Your goal: Restate the data below, keeping every line the same.

START Material for the task

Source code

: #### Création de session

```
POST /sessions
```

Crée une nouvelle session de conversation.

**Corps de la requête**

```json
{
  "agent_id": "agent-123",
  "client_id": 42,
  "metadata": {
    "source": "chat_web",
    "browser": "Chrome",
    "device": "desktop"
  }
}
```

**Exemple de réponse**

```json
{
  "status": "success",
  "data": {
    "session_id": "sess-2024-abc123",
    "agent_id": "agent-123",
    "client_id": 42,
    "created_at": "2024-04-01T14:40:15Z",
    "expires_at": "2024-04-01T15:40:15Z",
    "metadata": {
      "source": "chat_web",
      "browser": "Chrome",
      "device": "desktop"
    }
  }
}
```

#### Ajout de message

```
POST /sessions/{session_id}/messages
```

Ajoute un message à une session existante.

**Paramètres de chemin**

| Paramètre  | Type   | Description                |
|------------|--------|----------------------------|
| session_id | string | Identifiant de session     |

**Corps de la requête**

END Material for the task

Solution:
Source code

: #### Création de session

```
POST /sessions
```

Crée une nouvelle session de conversation.

**Corps de la requête**

```json
{
  "agent_id": "agent-123",
  "client_id": 42,
  "metadata": {
    "source": "chat_web",
    "browser": "Chrome",
    "device": "desktop"
  }
}
```

**Exemple de réponse**

```json
{
  "status": "success",
  "data": {
    "session_id": "sess-2024-abc123",
    "agent_id": "agent-123",
    "client_id": 42,
    "created_at": "2024-04-01T14:40:15Z",
    "expires_at": "2024-04-01T15:40:15Z",
    "metadata": {
      "source": "chat_web",
      "browser": "Chrome",
      "device": "desktop"
    }
  }
}
```

#### Ajout de message

```
POST /sessions/{session_id}/messages
```

Ajoute un message à une session existante.

**Paramètres de chemin**

| Paramètre  | Type   | Description                |
|------------|--------|----------------------------|
| session_id | string | Identifiant de session     |

**Corps de la requête**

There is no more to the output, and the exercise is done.